MATERIALS PROVIDED section start

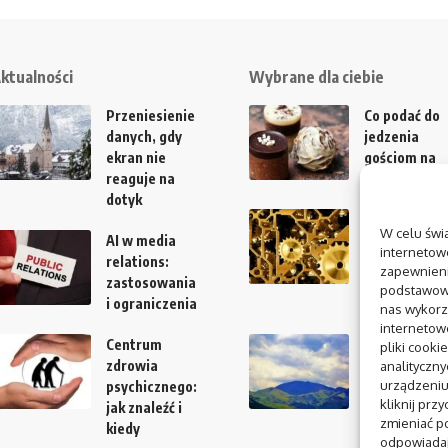
ktualności
Wybrane dla ciebie
Przeniesienie
Co podać do
danych, gdy
jedzenia
ekran nie
gościom na
reaguje na
domówce
dotyk
Jakie jest
W celu świ
AI w media
wykorzystan
internetowe
relations:
wanien
zapewnieni
zastosowania
wychwytowy
podstawowyc
i ograniczenia
w przemyśle
nas wykorz
internetow
Centrum
Jak usunąć ol
pliki cooki
zdrowia
z kostki
analityczn
urządzeniu
psychicznego:
brukowej?
kliknij prz
jak znaleźć i
Fakty kontra
zmieniać po
kiedy
mity i szybki
odpowiadaj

MATERIALS PROVIDED section end

EXERCISE AIM:
Only the lines from the one with "jak znaleźć i" through the end of the records above are to be copied, exactly as written.

ANSWER TO THIS EXERCISE:
jak znaleźć i
Fakty kontra
zmieniać po
kiedy
mity i szybki
odpowiadaj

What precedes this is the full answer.